Consignes:
Rédigez, s'il vous plaît, la suite de l'article sur les enfants et les écrans, à partir de sa dernière phrase.

Extrait du document:
- - -

Mais ce n’est pas tout, une surexposition des écrans pour l’enfant entraîne d’autres problèmes. « Les effets les plus fréquemment observés sont des retards de langage, car l’enfant est de moins en moins stimulé par le mode d’apprentissage naturel : l’observation, la répétition, l’écoute et l’interaction avec l’adulte et les autres enfants », prévient la pédiatre Sandrine Ernould. Pire encore, le docteur Ernould observe également des difficultés d’apprentissage et de concentration. « Il est important d’éviter les écrans le matin avant l’école, car celui-ci fatigue et perturbe les capacités d’attention ».
Des préconisations dès le plus jeune âge
Les écrans sont de plus en plus présents dans nos quotidiens. Ils sont souvent une solution de facilité pour occuper les plus jeunes. Mais, à trop grandes doses, cela nuit au développement de l’enfant.
Il n’y a pas de solution miracle, car tôt ou tard, l’enfant sera exposé, d’une manière ou d’une autre à des écrans. Cependant, il existe certains moyens pour lutter contre cette addiction. « Quand Thomas faisait des crises, j’étais un peu dépassée et je ne savais pas trop ce qu’il fallait faire. Maintenant, on en parle et quand il veut regarder la télé par exemple, je mets un minuteur avec une alarme. Quand elle sonne, il sait qu’il n’a plus le droit de regarder la télé et il ne se met plus en colère. Concernant le téléphone, il n’y a plus accès », explique Martine, maman du jeune Thomas.
Pour la pédiatre Sandrine Ernould, les parents jouent un rôle majeur dans cette addiction. « Les parents ont deux rôles essentiels auprès de la consommation d’écrans : celui de modèle et celui de régulateur. Nous sommes les exemples de nos enfants. Il est évident qu’ils vont reproduire nos comportements, y compris notre propre rapport aux écrans. Il est important, au sein de la famille, de préserver des temps sans écran. Par exemple, en instaurant des moments simples sans écran à table ou dans les chambres pour garder des temps d’échanges privilégiés avec les enfants ».

- - -

Extrait des données:
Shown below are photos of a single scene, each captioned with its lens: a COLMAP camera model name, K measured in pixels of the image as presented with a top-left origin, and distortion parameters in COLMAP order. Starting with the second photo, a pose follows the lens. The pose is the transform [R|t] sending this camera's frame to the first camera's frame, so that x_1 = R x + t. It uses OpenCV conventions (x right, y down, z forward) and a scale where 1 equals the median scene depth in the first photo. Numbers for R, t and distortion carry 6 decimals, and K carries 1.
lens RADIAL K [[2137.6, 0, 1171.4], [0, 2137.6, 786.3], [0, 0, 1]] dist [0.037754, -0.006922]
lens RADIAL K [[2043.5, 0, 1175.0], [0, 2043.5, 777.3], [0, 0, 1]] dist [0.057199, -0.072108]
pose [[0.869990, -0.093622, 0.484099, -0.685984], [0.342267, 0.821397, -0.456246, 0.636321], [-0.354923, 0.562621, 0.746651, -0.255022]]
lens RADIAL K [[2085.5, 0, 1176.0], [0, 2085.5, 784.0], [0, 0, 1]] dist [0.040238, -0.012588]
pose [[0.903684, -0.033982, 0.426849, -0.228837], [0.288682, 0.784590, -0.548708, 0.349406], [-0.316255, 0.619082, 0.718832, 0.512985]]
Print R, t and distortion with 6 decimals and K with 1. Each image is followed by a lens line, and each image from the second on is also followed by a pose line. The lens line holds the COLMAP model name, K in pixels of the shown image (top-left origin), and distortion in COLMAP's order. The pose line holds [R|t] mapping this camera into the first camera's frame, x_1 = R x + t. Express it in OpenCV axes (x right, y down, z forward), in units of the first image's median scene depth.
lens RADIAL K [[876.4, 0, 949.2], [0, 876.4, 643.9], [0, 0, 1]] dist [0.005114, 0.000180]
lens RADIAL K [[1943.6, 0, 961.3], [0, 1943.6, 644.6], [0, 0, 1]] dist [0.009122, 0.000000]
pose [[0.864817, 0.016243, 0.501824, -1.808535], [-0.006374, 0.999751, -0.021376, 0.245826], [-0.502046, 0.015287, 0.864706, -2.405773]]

- - -

Résultat de l'exercice:
Il ne s’agit pas de diaboliser les écrans, « Le parent doit être capable de réguler le temps d’exposition en s’informant sur les recommandations selon l’âge. Pas d’écran avant trois ans, 30 minutes maximum avant neuf ans », avertit Sandrine Ernould.
Il est aussi important de surveiller le contenu, ce que regarde l’enfant, les jeux auxquels il accède et s’assurer du respect des pictogrammes d’âge pour les films ou les jeux vidéos.
La parole présidentielle pourrait bien marquer un tournant dans la gestion de l’exposition des enfants aux écrans. Si les responsabilités parentales restent primordiales, l’enjeu est désormais sociétal. École, médias, institutions, fabricants de contenus : chacun est invité à repenser sa place dans cet écosystème numérique. Le smartphone n’est pas prêt de disparaître des mains des plus jeunes, mais il appartient aux adultes de leur apprendre à s’en servir… et parfois, à s’en passer et à s’en préserver.